A morte de um jovem de 19 anos que entrou na jaula de uma leoa em João Pessoa ganhou repercussão em todo o país e abriu novo debate sobre falhas de cuidado, supervisão e responsabilidade do poder público. O caso lembrou o episódio registrado em Rio Preto em 2023, quando um adolescente de 16 anos morreu no terminal rodoviário e a família acionou a Justiça para apurar possível falha da empresa responsável pelo local e dos profissionais que atuavam ali.
O advogado Marcelo Henrique, que acompanha o processo de Rio Preto, afirma que situações como a da Paraíba precisam ser investigadas com atenção. Segundo ele, a primeira questão é entender como o jovem conseguiu chegar até a jaula da leoa. Depois, é necessário avaliar quem era responsável por seu acompanhamento e se havia tratamento médico ou psiquiátrico em andamento. Também deve ser analisado se ele vivia sozinho ou se deveria estar em cuidado contínuo em ambiente hospitalar.
Marcelo explica que a responsabilidade deve ser analisada por etapas. A primeira envolve o próprio parque, que deve manter barreiras suficientes para impedir acessos irregulares, mesmo em situações extremas. A segunda diz respeito ao acompanhamento do jovem, que tinha diagnóstico psiquiátrico e histórico de vulnerabilidade.
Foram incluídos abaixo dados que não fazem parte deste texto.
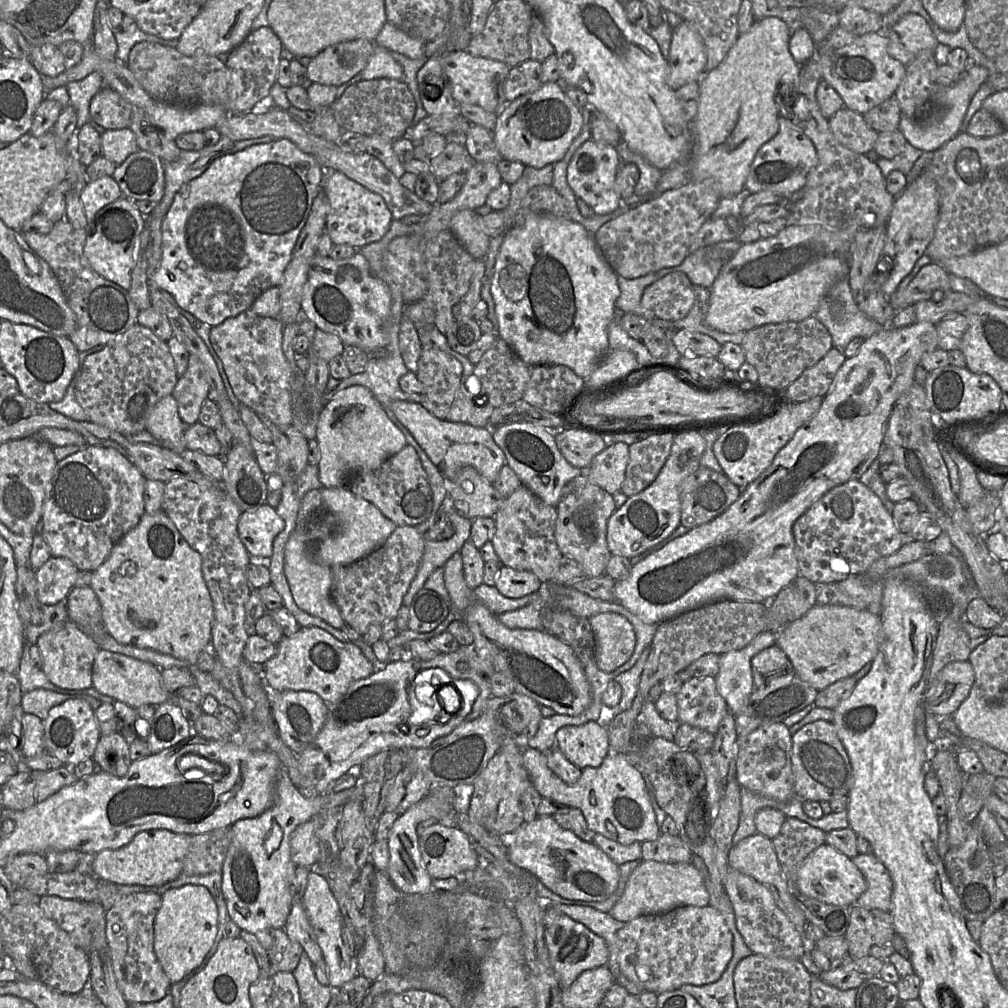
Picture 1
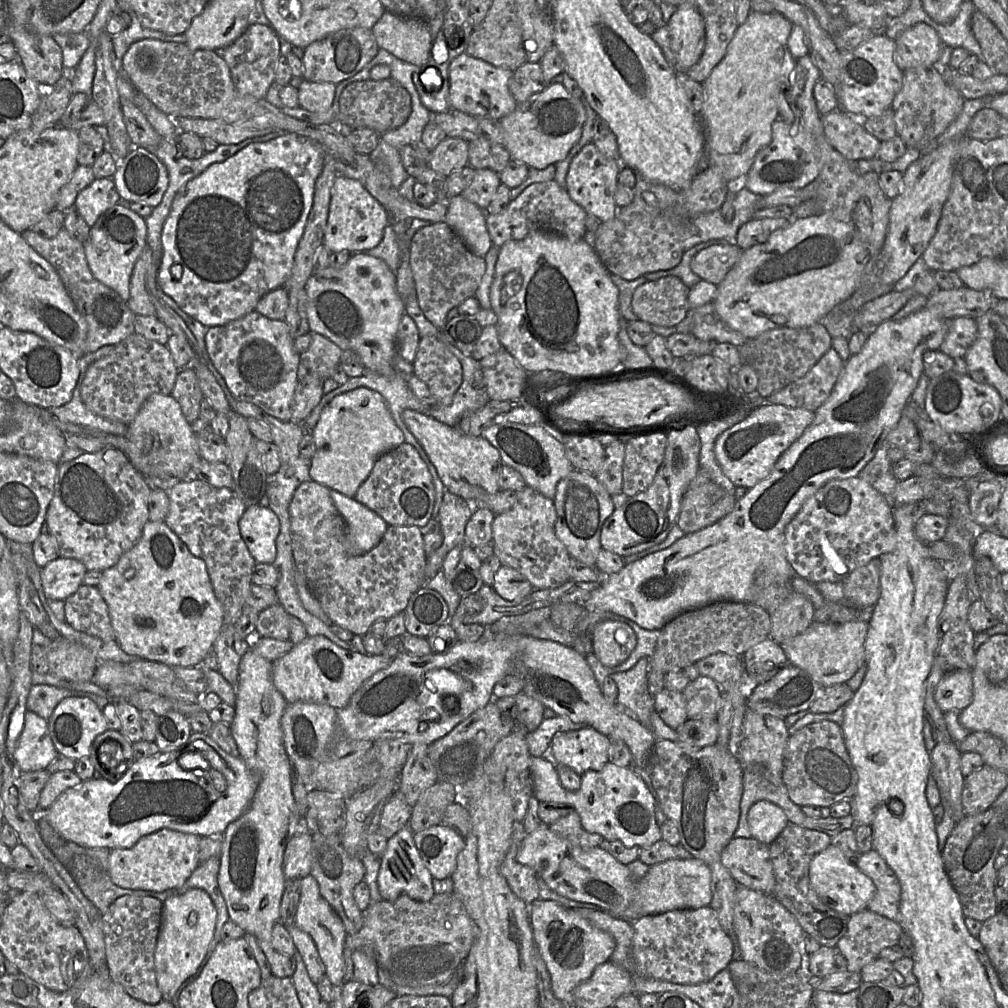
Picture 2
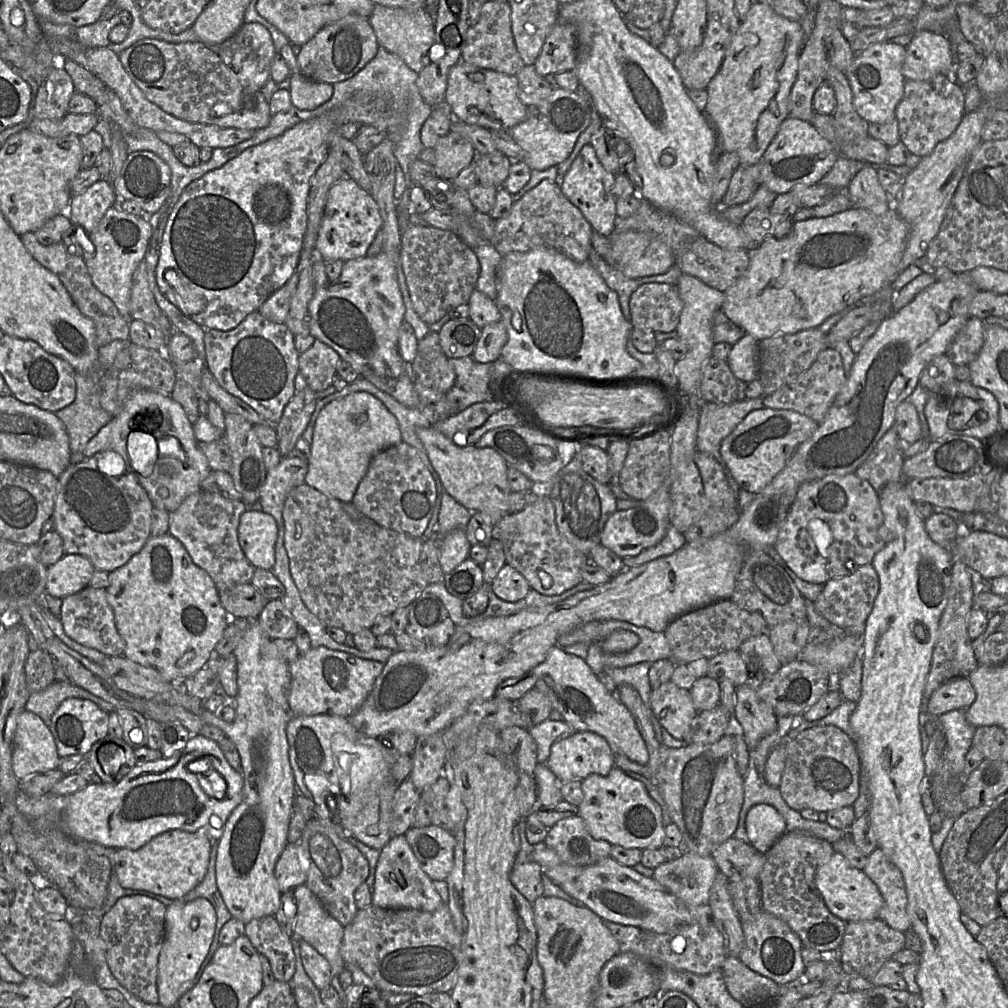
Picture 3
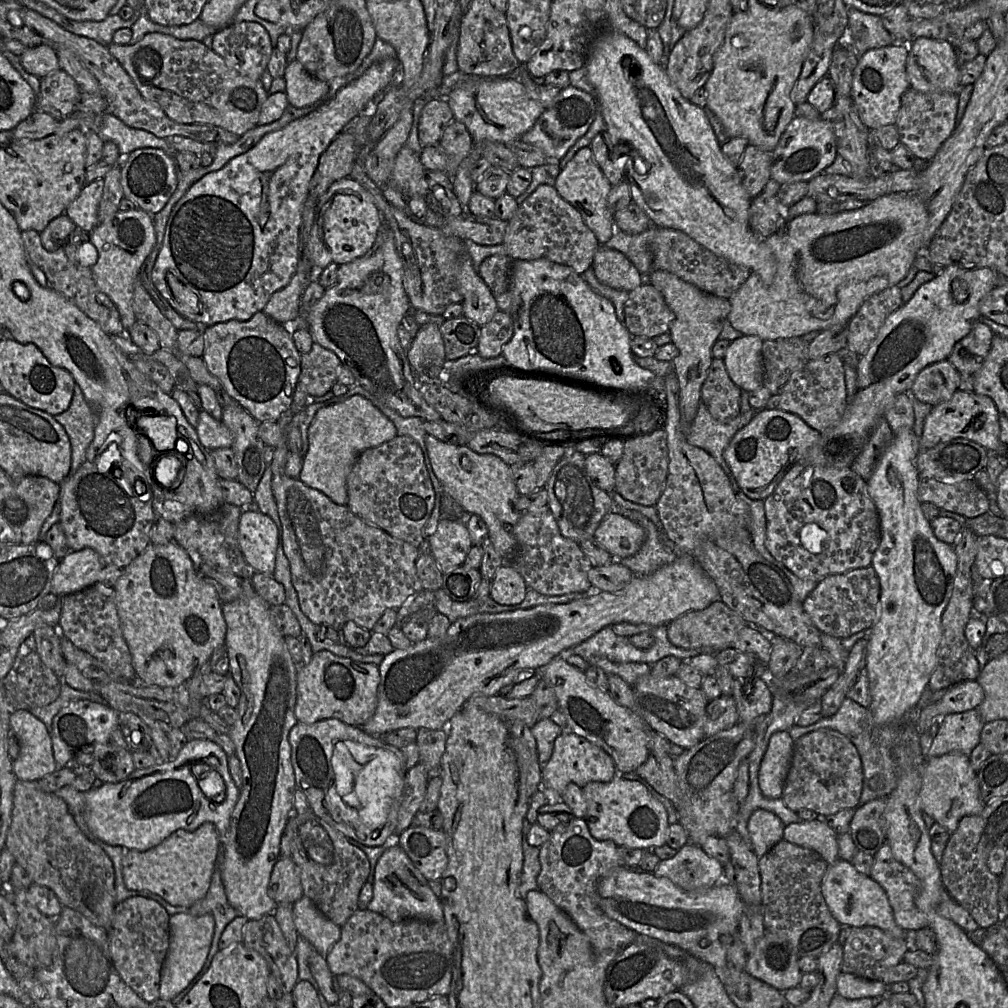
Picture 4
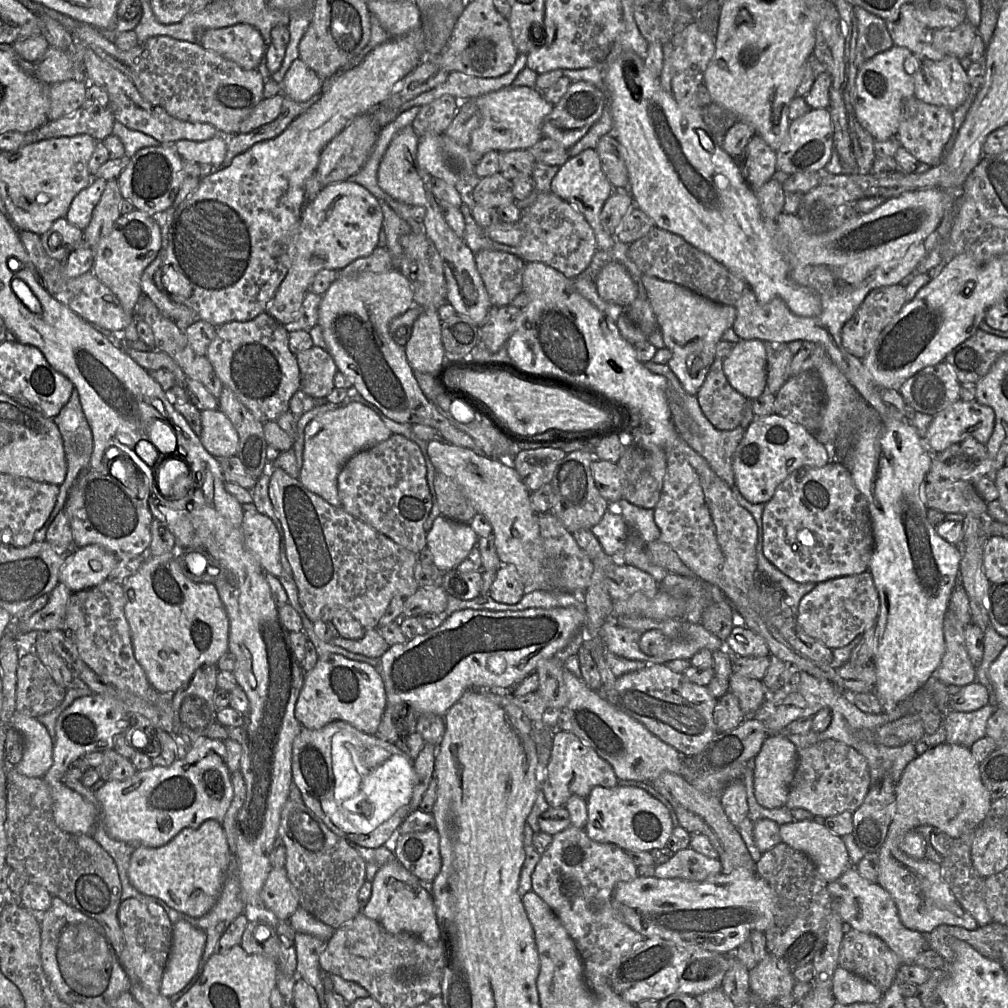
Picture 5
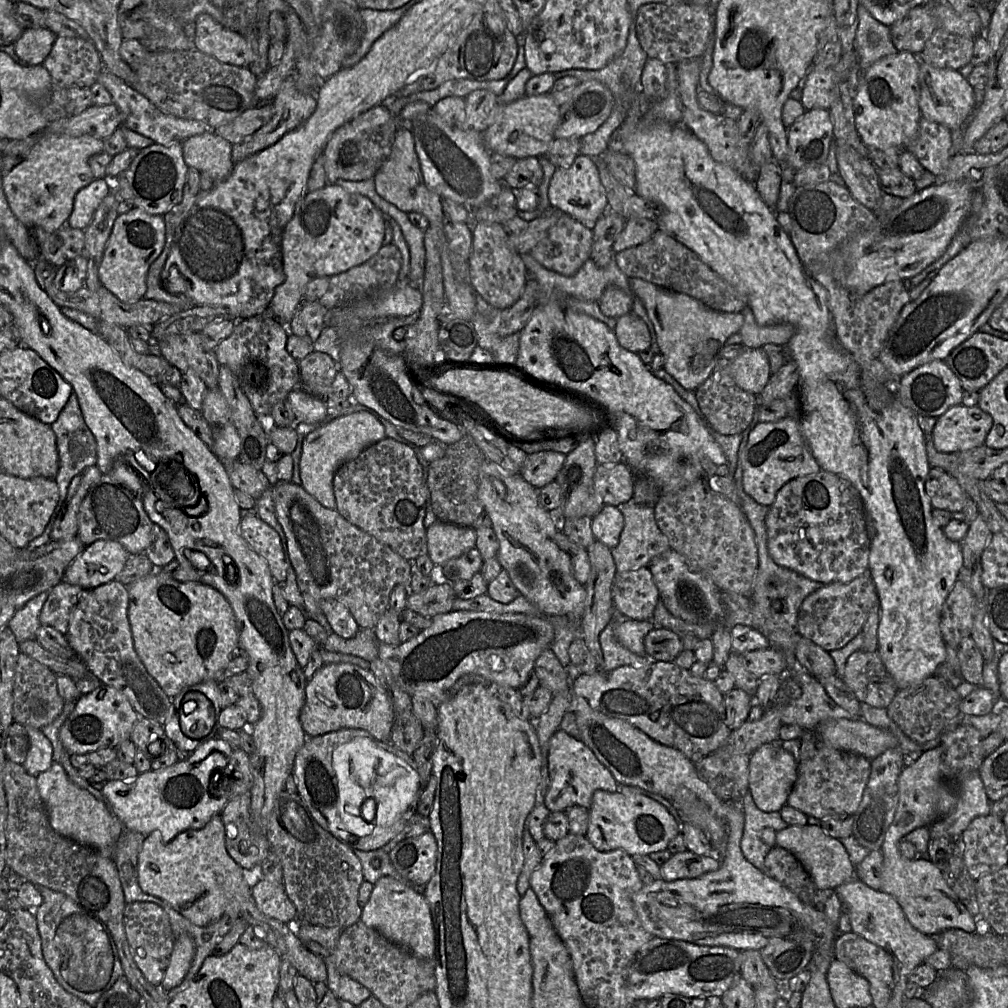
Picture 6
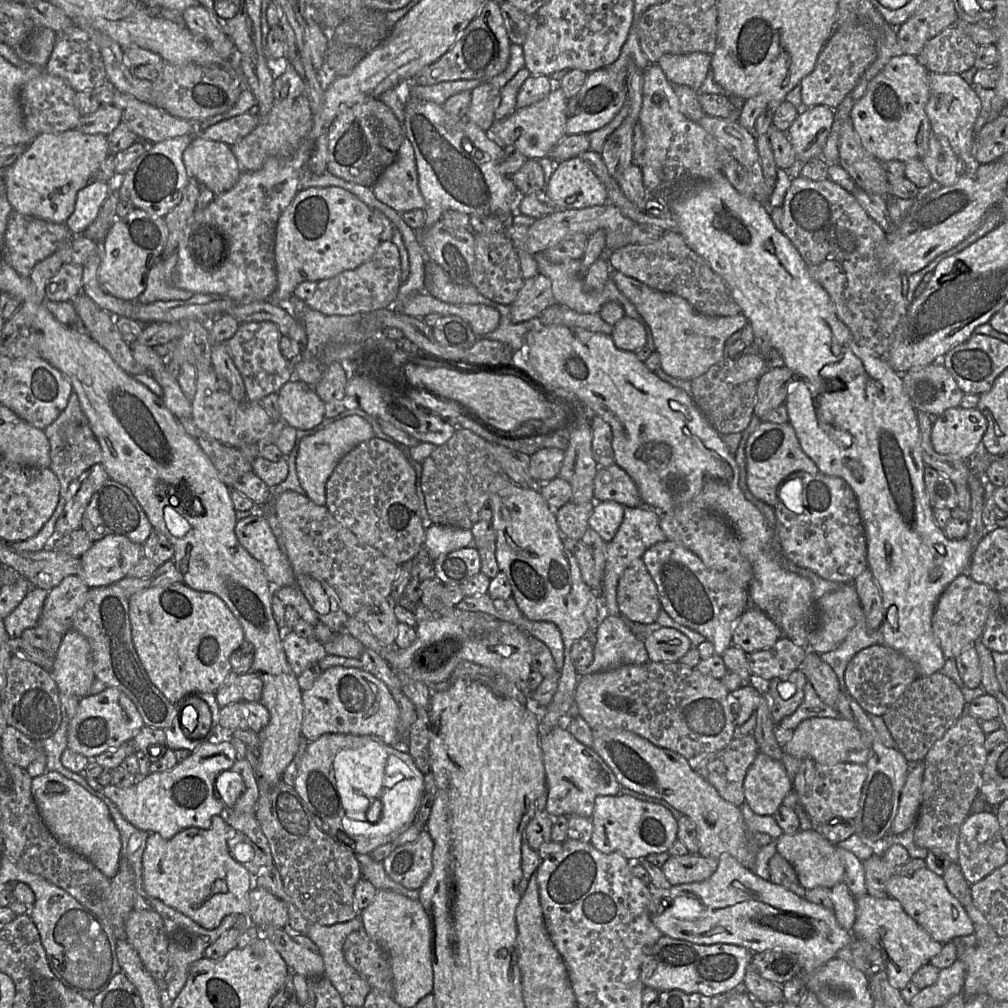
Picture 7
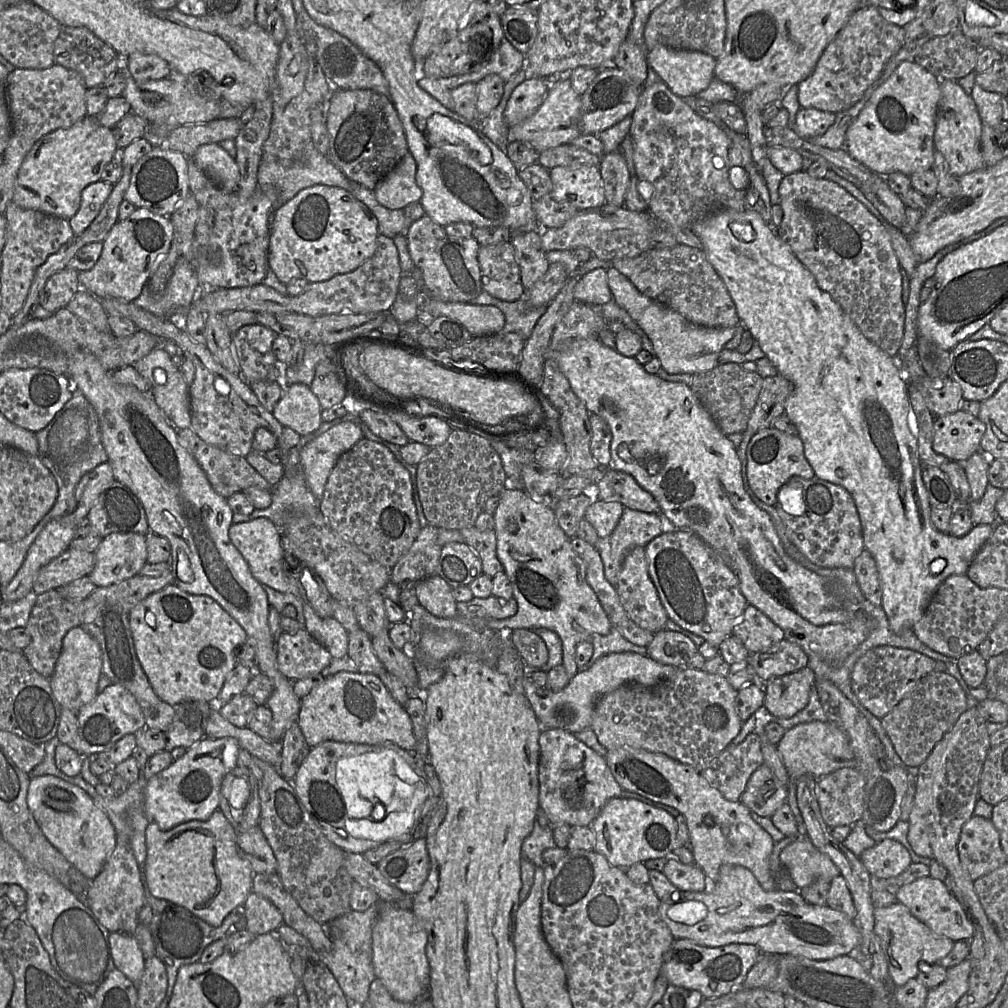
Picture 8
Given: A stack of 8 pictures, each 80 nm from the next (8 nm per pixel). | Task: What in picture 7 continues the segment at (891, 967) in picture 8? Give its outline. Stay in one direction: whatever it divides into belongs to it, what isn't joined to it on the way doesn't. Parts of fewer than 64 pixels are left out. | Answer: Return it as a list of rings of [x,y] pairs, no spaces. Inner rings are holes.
[[[866,894],[858,899],[856,903],[856,919],[853,925],[853,937],[865,940],[873,947],[877,948],[885,961],[889,981],[892,986],[898,990],[902,990],[911,981],[913,974],[925,964],[929,964],[930,960],[938,955],[943,944],[935,941],[912,917],[910,917],[903,909],[901,903],[892,897],[876,898]]]

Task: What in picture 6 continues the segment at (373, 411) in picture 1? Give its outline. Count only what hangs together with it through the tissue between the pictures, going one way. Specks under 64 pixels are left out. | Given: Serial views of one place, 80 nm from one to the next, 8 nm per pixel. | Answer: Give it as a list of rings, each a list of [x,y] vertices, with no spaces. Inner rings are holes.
[[[360,411],[338,417],[305,436],[300,459],[301,485],[322,506],[335,509],[333,479],[345,462],[355,459],[368,446],[386,438],[384,426],[370,413]]]

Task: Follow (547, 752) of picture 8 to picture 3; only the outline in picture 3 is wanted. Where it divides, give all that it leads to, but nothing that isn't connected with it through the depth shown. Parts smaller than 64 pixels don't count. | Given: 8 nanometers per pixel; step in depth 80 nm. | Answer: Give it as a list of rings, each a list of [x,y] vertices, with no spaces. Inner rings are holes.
[[[576,731],[551,745],[546,765],[558,781],[582,781],[590,774],[605,776],[615,766],[607,740],[593,732]]]

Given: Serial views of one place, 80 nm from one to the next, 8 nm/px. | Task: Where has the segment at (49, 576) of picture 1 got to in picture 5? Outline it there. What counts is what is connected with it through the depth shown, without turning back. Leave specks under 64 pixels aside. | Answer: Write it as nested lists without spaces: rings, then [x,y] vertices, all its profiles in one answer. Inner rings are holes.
[[[99,545],[76,548],[66,558],[59,582],[72,592],[92,588],[104,582],[118,562],[114,554]]]

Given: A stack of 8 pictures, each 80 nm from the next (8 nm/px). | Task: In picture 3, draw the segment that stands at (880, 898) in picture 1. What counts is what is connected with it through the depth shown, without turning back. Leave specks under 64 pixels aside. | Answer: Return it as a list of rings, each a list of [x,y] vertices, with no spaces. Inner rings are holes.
[[[879,847],[867,856],[863,871],[877,885],[882,895],[883,905],[879,918],[903,933],[911,929],[906,910],[907,891],[901,871],[888,860]]]

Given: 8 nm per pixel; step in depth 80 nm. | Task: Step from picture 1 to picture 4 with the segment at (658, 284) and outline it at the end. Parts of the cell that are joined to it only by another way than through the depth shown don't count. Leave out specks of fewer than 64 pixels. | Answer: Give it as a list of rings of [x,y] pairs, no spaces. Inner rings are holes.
[[[643,283],[629,292],[624,307],[624,325],[632,336],[654,338],[667,333],[674,320],[661,292],[650,283]]]

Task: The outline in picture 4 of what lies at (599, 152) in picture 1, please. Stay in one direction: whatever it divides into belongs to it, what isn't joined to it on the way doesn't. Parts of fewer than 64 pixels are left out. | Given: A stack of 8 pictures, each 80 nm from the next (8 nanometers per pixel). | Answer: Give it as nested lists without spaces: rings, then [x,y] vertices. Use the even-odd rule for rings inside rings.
[[[590,146],[580,149],[560,170],[554,187],[564,200],[579,211],[583,221],[594,232],[600,245],[604,245],[612,238],[615,232],[615,222],[607,206],[612,185],[595,161]]]

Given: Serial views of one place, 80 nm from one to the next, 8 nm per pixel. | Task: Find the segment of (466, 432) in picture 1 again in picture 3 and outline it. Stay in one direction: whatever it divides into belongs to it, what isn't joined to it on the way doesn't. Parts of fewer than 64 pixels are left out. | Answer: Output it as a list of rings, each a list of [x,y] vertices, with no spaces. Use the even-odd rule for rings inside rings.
[[[433,427],[417,428],[431,464],[438,473],[446,492],[471,512],[481,512],[490,517],[494,525],[510,514],[509,495],[512,492],[507,480],[508,464],[493,448],[475,445],[460,447]]]

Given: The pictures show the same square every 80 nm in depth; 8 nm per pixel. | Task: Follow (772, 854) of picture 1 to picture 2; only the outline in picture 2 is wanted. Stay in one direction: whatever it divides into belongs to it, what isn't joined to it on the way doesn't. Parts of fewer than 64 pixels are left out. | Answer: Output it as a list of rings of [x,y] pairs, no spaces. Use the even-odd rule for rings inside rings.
[[[753,837],[732,838],[721,853],[721,862],[738,884],[772,895],[776,880],[769,845]]]

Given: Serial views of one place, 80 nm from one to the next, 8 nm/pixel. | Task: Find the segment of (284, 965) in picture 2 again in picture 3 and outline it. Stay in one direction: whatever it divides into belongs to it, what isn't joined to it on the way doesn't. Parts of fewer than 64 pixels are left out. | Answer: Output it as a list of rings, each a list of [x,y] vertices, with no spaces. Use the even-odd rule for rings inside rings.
[[[274,916],[246,923],[245,936],[268,959],[276,980],[289,982],[292,979],[296,970],[292,939],[281,930]]]

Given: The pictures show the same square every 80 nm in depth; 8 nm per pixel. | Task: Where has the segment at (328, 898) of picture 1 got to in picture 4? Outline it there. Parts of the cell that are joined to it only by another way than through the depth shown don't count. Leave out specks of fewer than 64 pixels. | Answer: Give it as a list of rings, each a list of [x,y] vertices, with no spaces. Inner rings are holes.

A terceira envolve família e serviços públicos, para identificar quem tinha o dever legal de cuidado e se esse dever estava sendo cumprido.
O advogado afirma que mortes envolvendo pessoas com transtornos mentais exigem análise detalhada, pois o direito considera fatores como condição de saúde, decisões tomadas, abandono e risco previsível. Para ele, entender como o jovem chegou ao local, quem deveria supervisioná-lo e quais medidas de prevenção foram adotadas é essencial.
Marcelo lembra que menores de idade não têm responsabilidade civil plena. Por isso, em muitos casos, eventual reparação recai sobre quem tinha o dever de proteção. No caso do rapaz de 19 anos, mesmo sendo maior de idade, é preciso avaliar se a autonomia dele era efetiva diante do diagnóstico psiquiátrico.
Para o advogado, a repercussão nacional mostra que o país ainda tem dificuldades para proteger pessoas em situação de extrema vulnerabilidade. Ele afirma que ainda é cedo para conclusões e que qualquer responsabilização depende de laudos, documentos médicos, perícias e da análise das condições do parque. Segundo Marcelo, “não existe resposta simples em situações como essa. O que existe é a necessidade de investigar com seriedade para evitar novas tragédias”.